I can’t believe we’re still arguing about the minimum wage. Analyses like the [one in the video below] are so clear. The economic realities are so obvious to anyone who is intellectually honest. But the “living wage” claptrap has succeeded in obscuring the truth about the unintended consequences of that failed policy. Whatever you think about the prospect of someone earning $4.00 an hour, it’s better than earning nothing at all and producing nothing at all.
We’ve discussed the minimum wage on this blog before. So I want to deal with a related question: if one wanted to find an economically sound set of policies likely to increase employment, what tools does one have available?
No minimum wage – Given the above analysis, of course, the first thing we’d want to do is let wages find a market price. That may not be fool proof, but more than likely we’d have more jobs available to more people if minwage laws weren’t distorting the U.S. labor market. It’s very difficult for competiting companies to get the right margins if they’re hiring U.S. labor, which is artificially inflated. In short, if you want to be able to hire more Americans, let them work for the market wage. (Yes, some of these wages may be low, but they’d be better all around than an army of unemployed teenagers receiving government benefits, for example.)

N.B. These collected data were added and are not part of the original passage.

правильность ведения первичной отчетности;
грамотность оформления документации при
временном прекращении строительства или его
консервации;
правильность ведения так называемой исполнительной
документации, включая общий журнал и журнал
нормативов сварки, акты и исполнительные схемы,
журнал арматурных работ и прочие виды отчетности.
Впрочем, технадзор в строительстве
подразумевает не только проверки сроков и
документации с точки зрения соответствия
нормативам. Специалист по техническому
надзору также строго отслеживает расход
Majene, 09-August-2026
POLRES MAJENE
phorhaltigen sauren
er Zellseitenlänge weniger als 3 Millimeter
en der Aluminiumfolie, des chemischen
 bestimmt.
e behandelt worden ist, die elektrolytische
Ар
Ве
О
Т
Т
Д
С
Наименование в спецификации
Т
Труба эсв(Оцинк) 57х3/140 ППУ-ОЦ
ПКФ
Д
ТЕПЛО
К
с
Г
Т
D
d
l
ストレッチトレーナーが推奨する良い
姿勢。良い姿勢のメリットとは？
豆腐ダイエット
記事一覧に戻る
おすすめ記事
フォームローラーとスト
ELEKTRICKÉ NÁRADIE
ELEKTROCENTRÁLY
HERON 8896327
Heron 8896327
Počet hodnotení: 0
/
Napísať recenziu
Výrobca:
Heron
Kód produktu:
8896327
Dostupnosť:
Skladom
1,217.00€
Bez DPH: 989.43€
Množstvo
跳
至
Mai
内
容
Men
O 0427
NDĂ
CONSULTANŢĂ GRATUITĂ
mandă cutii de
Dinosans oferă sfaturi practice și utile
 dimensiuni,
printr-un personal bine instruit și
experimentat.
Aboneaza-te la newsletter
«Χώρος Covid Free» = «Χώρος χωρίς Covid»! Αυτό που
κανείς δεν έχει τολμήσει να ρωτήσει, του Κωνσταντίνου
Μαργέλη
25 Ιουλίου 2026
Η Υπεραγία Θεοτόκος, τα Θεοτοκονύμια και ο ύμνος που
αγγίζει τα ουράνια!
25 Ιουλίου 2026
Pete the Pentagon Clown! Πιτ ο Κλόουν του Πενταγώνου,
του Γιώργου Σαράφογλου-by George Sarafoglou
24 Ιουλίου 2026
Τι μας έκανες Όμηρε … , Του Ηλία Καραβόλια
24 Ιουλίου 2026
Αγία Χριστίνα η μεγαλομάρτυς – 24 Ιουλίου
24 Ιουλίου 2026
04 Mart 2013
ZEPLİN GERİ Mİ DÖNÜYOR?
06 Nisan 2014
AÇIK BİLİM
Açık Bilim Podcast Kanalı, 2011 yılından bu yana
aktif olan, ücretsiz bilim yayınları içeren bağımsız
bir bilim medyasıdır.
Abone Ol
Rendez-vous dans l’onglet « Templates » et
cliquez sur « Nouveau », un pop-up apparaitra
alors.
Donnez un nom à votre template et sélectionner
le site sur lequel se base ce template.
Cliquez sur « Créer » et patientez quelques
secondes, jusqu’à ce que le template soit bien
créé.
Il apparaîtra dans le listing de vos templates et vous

Lower corporate taxes – Reduce them to zero if necessary. There is no reason we should be taxing capital and productivity when those are bases of economic growth. Many companies move offshore because the U.S. has the highest corporate taxes in the developed world.
Reduce and streamline regulations – Many companies move labor and capital (and thus jobs) offshore because the regulatory climate in the U.S. is simply out of control. Often, the regulators have been captured by incumbent firms and the only way to compete effectively is to leave these shores.
Instead of applying bad economics (protectionism) to already bad policies, let’s do what’s necessary to return to growth. With growth, jobs follow. And remember: jobs cannot be ends-in-themselves. When we start to think of jobs as the ends of policy, that’s when we get policies that, paradoxically, are impediments to growth.